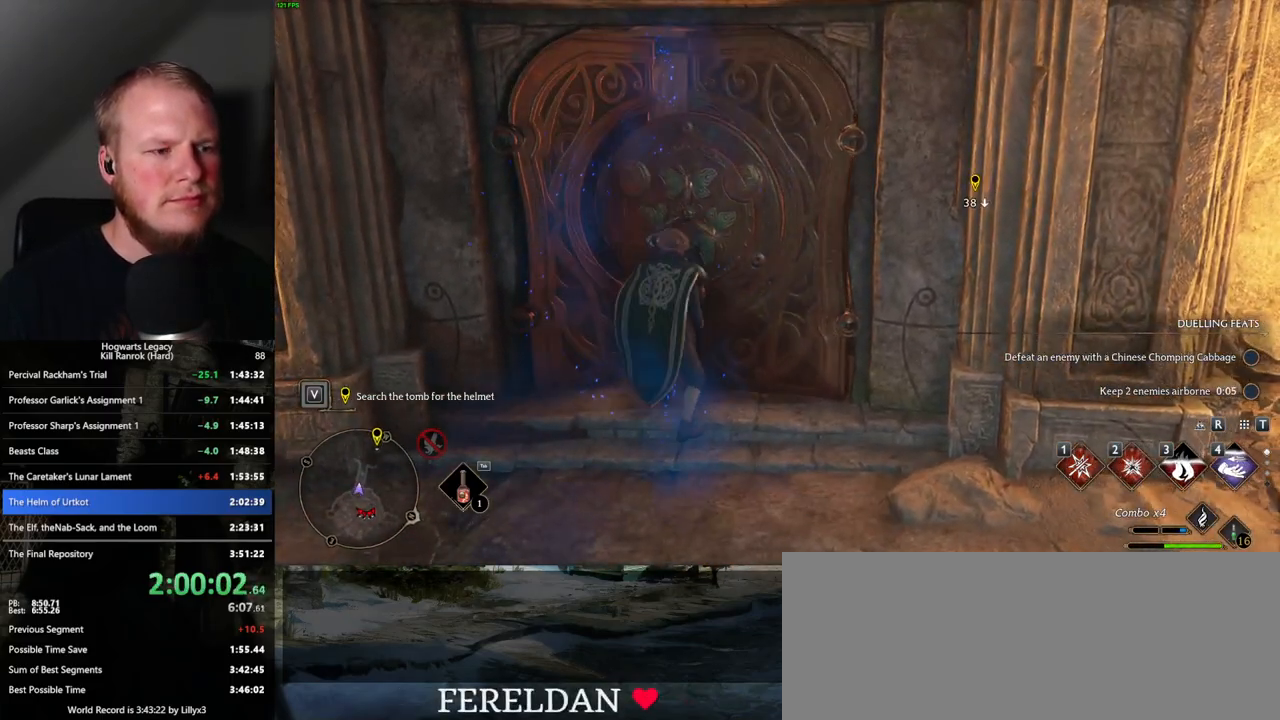
{"keys": ["w"], "mouse": [], "events": []}
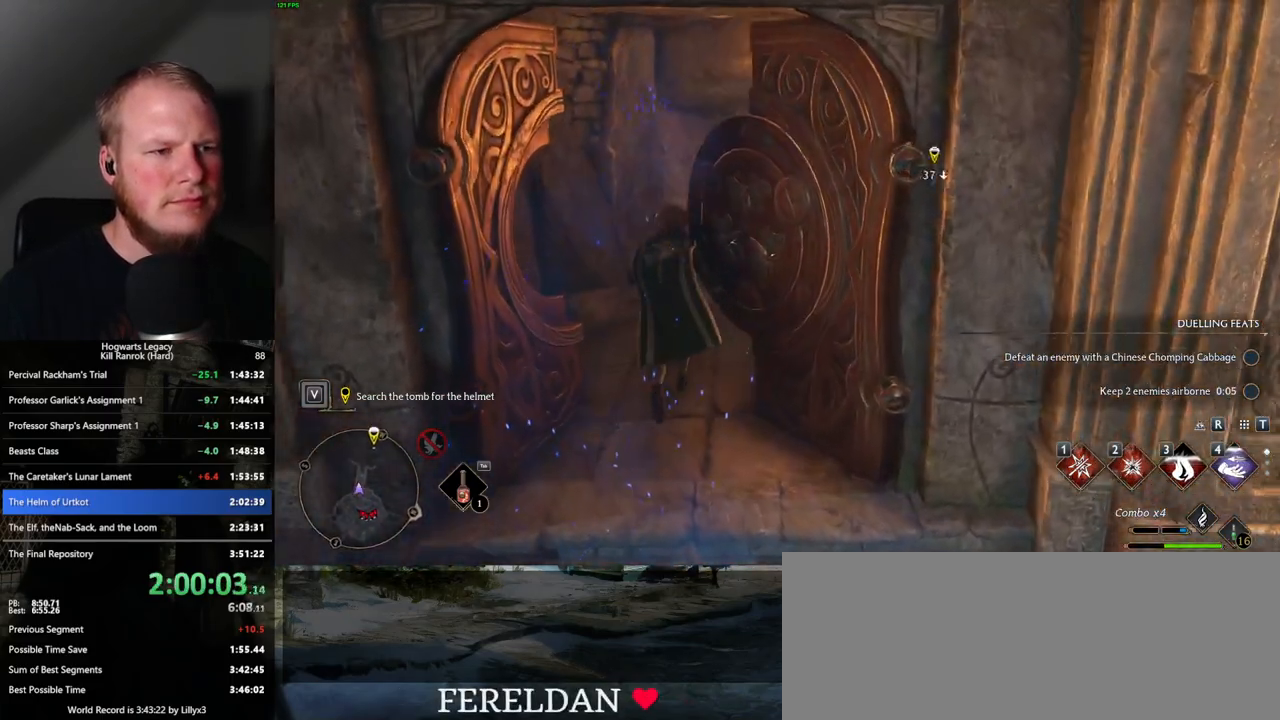
{"keys": ["space", "w"], "mouse": [], "events": [[133, "space", "down"]]}
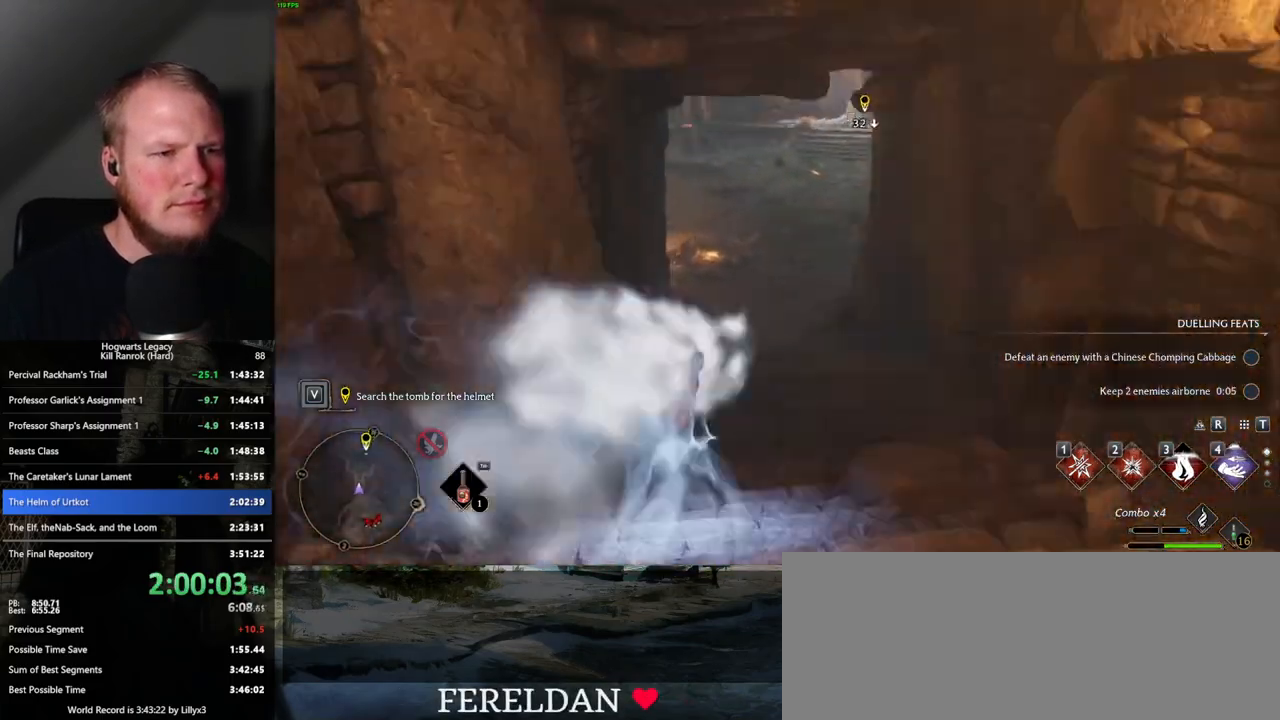
{"keys": ["w"], "mouse": [], "events": [[150, "space", "up"]]}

INSTRUCTIONS FOR THE TASK -
Give back the full listing exactly, with pictures dropped.

EXERCISE RESPONSE -
{"keys": ["w"], "mouse": [], "events": []}
{"keys": ["space", "w"], "mouse": [], "events": [[133, "space", "down"]]}
{"keys": ["w"], "mouse": [], "events": [[150, "space", "up"]]}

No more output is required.